À 45 ans, Giorgia Meloni est active dans la politique depuis trente ans déjà. C’est donc depuis l’âge de quinze ans et au lendemain de l’attentat terroriste de la via Amelio perpétré en 1992 par la mafia sicilienne, qu’elle a pris la décision de se lancer dans la politique. Durant sa jeunesse elle avait entre autres affirmé que Benito Mussolini était un bon politicien. Ses commentaires, ainsi que ses opinions ultra-catholiques et peu tolérantes ont poussé la presse et les politologues à craindre une tournure drastique de l’Italie vers l’extrême droite. 

En 2012 Giorgia Meloni a fondé le parti populiste de droite Fratelli d’Italia avec Guido Crosetto et Ignazio La Russa. Ce dernier a été élu président du Sénat le 13 octobre tandis que Guido Crosetto est aujourd’hui ministre de la Défense. La Russa est un politicien controversé qui s’est toujours fièrement présenté comme postfasciste. Ce choix, ainsi que l’élection de l’ultra-catholique Lorenzo Fontana à la tête de la Chambre, n’a fait que confirmer les craintes sur le futur de l’Italie.

Cependant Giorgia Meloni s’est montrée plutôt modérée dans son premier discours à la Chambre. Durant ces 70 minutes, elle a également rassuré l’opposition en affirmant que même si l’Italie devait se montrer plus indépendante et forte, le pays ferait toujours partie des alliés de l’Ouest. Affirmation qu’elle a également répétée durant sa première visite internationale en tant que Présidente du conseil à Bruxelles. Vers la fin de son discours elle s’est explicitement défendue contre les « unes » des journaux internationaux qui n’ont cessé de la désigner comme étant postfasciste. Elle souligne son détachement et son manque de sympathie envers les régimes anti-démocratiques et donc également envers le fascisme. 

La semaine dernière, lors de la marche fasciste en l’honneur du centenaire de l’ascension au pouvoir de Mussolini le 31 octobre 1922, Meloni a préféré s’occuper d’une rave party à Modène, ignorant complètement la marche et se concentrant sur l’interdiction de grands rassemblements, ce qui a suscité une nouvelle polémique. De son point de vue, les raves, et événements similaires, posent de grands problèmes et causeraient des dépendances à l’alcool et aux drogues chez les jeunes. Les idées que Giorgia Meloni a exprimées dans son premier discours, se reflètent ici : le manque de soutien apporté aux jeunes et l’objectif de remettre la famille – traditionnelle, telle que la politicienne l’entend – au centre de la société italienne. Giorgia Meloni, comme Lorenzo Fontana, a une notion très conservatrice de ce qu’est et doit être une famille. Tous deux ont également cité le pape dans leurs premiers discours de leurs mandats respectifs. Les idées du nouveau président de la Chambre sont manifestement homophobes et anti-immigration. 

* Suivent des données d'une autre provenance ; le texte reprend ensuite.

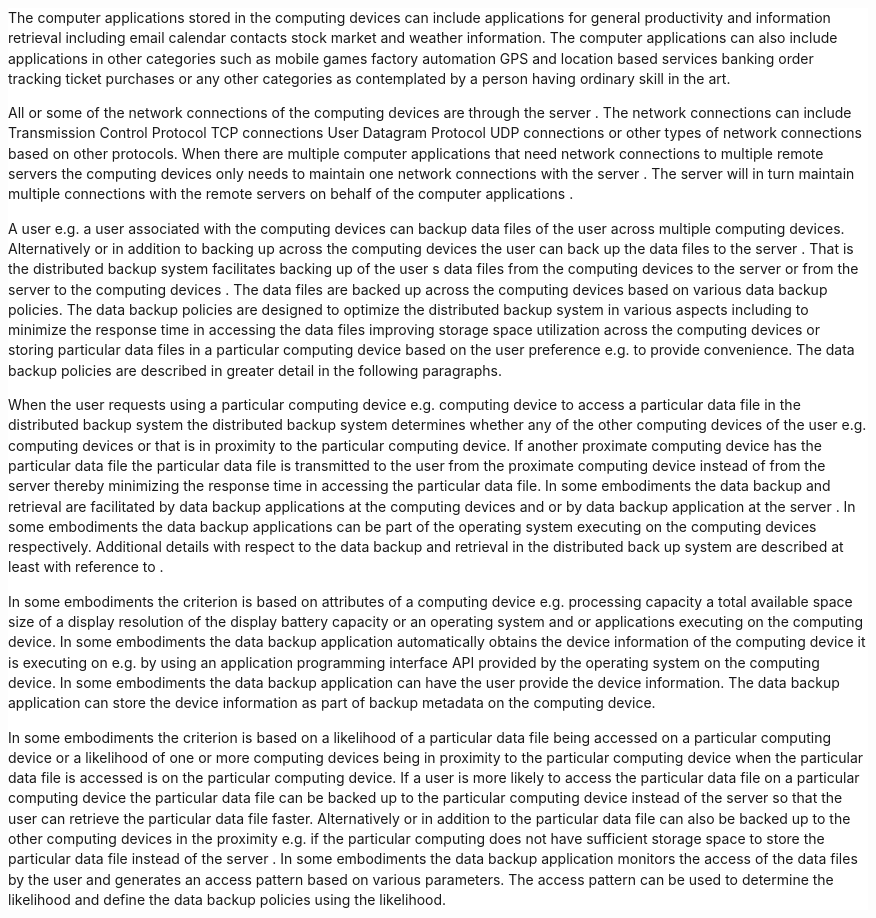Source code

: The computer applications stored in the computing devices can include applications for general productivity and information retrieval including email calendar contacts stock market and weather information. The computer applications can also include applications in other categories such as mobile games factory automation GPS and location based services banking order tracking ticket purchases or any other categories as contemplated by a person having ordinary skill in the art.

All or some of the network connections of the computing devices are through the server . The network connections can include Transmission Control Protocol TCP connections User Datagram Protocol UDP connections or other types of network connections based on other protocols. When there are multiple computer applications that need network connections to multiple remote servers the computing devices only needs to maintain one network connections with the server . The server will in turn maintain multiple connections with the remote servers on behalf of the computer applications .

A user e.g. a user associated with the computing devices can backup data files of the user across multiple computing devices. Alternatively or in addition to backing up across the computing devices the user can back up the data files to the server . That is the distributed backup system facilitates backing up of the user s data files from the computing devices to the server or from the server to the computing devices . The data files are backed up across the computing devices based on various data backup policies. The data backup policies are designed to optimize the distributed backup system in various aspects including to minimize the response time in accessing the data files improving storage space utilization across the computing devices or storing particular data files in a particular computing device based on the user preference e.g. to provide convenience. The data backup policies are described in greater detail in the following paragraphs.

When the user requests using a particular computing device e.g. computing device to access a particular data file in the distributed backup system the distributed backup system determines whether any of the other computing devices of the user e.g. computing devices or that is in proximity to the particular computing device. If another proximate computing device has the particular data file the particular data file is transmitted to the user from the proximate computing device instead of from the server thereby minimizing the response time in accessing the particular data file. In some embodiments the data backup and retrieval are facilitated by data backup applications at the computing devices and or by data backup application at the server . In some embodiments the data backup applications can be part of the operating system executing on the computing devices respectively. Additional details with respect to the data backup and retrieval in the distributed back up system are described at least with reference to .

In some embodiments the criterion is based on attributes of a computing device e.g. processing capacity a total available space size of a display resolution of the display battery capacity or an operating system and or applications executing on the computing device. In some embodiments the data backup application automatically obtains the device information of the computing device it is executing on e.g. by using an application programming interface API provided by the operating system on the computing device. In some embodiments the data backup application can have the user provide the device information. The data backup application can store the device information as part of backup metadata on the computing device.

In some embodiments the criterion is based on a likelihood of a particular data file being accessed on a particular computing device or a likelihood of one or more computing devices being in proximity to the particular computing device when the particular data file is accessed is on the particular computing device. If a user is more likely to access the particular data file on a particular computing device the particular data file can be backed up to the particular computing device instead of the server so that the user can retrieve the particular data file faster. Alternatively or in addition to the particular data file can also be backed up to the other computing devices in the proximity e.g. if the particular computing does not have sufficient storage space to store the particular data file instead of the server . In some embodiments the data backup application monitors the access of the data files by the user and generates an access pattern based on various parameters. The access pattern can be used to determine the likelihood and define the data backup policies using the likelihood.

Un des thèmes qui a d’ailleurs le plus été commenté à l’étranger n’est pas l’objectif de Giorgia Meloni de lutter contre la mafia et la corruption, mais l’intention de la politicienne de reprendre le combat contre les ONG et leurs bateaux qui portent secours aux migrants provenant du continent africain. Elle affirme que ce combat n’est pas orienté contre les demandeurs d’asile mais qu’elle veut mettre fin à l’immigration illégale. 

Une autre priorité du programme du nouveau gouvernement est de trouver une solution aux augmentations extrêmes du coût de l’énergie. Ces augmentations vont bien entendu de pair avec la crise climatique et la guerre en Ukraine. La politicienne de Rome a d’ailleurs exprimé son soutien envers le peuple ukrainien. 

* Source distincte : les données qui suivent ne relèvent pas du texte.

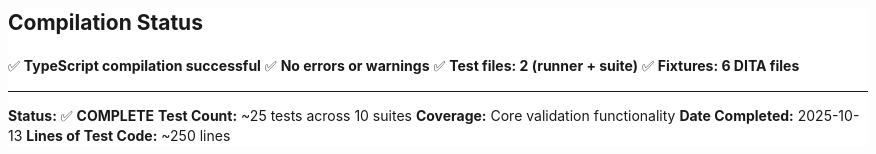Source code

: ## Compilation Status

✅ **TypeScript compilation successful**
✅ **No errors or warnings**
✅ **Test files: 2 (runner + suite)**
✅ **Fixtures: 6 DITA files**

---

**Status:** ✅ **COMPLETE**
**Test Count:** ~25 tests across 10 suites
**Coverage:** Core validation functionality
**Date Completed:** 2025-10-13
**Lines of Test Code:** ~250 lines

Ce dernier point avait accentué la discorde avec son allié Silvio Berlusconi, qui avait peu de temps auparavant clamé ouvertement sa sympathie envers Poutine ; avis qu’il a renié depuis. Déjà au début de la législature, avant même que Giorgia Meloni ne reçoive officiellement le mandat de Présidente du conseil, les deux politiciens s’étaient heurtés sur le choix des nouveaux ministres. 

Dans un pays caractérisé par l’instabilité politique et gouvernementale, connu pour changer de gouvernement presque tous les ans, ces désaccords dès le début de la législature n’annoncent pas l’équilibre tant désiré.